HOW TO COMPLETE THIS TASK: Each line from the one containing "middle dip: (737, 851)" through the end of the data below is to be output verbatim, with no lines added or left out.

<<<<

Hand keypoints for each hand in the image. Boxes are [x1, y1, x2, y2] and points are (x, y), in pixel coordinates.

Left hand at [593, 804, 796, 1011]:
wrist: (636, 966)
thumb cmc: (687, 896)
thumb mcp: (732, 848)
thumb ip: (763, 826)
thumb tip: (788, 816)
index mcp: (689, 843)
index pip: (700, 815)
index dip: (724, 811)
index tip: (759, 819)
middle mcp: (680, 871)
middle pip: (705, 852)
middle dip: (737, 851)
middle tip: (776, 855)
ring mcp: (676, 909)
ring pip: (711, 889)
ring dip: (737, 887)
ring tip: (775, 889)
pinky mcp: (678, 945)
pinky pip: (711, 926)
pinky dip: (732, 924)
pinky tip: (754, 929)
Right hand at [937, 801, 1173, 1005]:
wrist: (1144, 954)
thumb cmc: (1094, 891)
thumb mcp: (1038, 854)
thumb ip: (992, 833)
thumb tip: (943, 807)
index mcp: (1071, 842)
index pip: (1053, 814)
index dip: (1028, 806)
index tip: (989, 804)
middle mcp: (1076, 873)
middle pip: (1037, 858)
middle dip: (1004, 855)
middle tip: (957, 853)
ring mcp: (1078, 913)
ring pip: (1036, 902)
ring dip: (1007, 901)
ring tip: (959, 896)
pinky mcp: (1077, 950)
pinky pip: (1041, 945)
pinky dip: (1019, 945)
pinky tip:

>>>>

PROBLEM SOLUTION:
middle dip: (737, 851)
middle tip: (776, 855)
ring mcp: (676, 909)
ring pip: (711, 889)
ring dip: (737, 887)
ring tip: (775, 889)
pinky mcp: (678, 945)
pinky pip: (711, 926)
pinky dip: (732, 924)
pinky tip: (754, 929)
Right hand at [937, 801, 1173, 1005]:
wrist: (1144, 954)
thumb cmc: (1094, 891)
thumb mcp: (1038, 854)
thumb ip: (992, 833)
thumb tip: (943, 807)
index mcp: (1071, 842)
index pip: (1053, 814)
index dip: (1028, 806)
index tip: (989, 804)
middle mcp: (1076, 873)
middle pip: (1037, 858)
middle dip: (1004, 855)
middle tip: (957, 853)
ring mcp: (1078, 913)
ring pip: (1036, 902)
ring dip: (1007, 901)
ring tip: (959, 896)
pinky mcp: (1077, 950)
pinky pip: (1041, 945)
pinky dip: (1019, 945)
pinky tip:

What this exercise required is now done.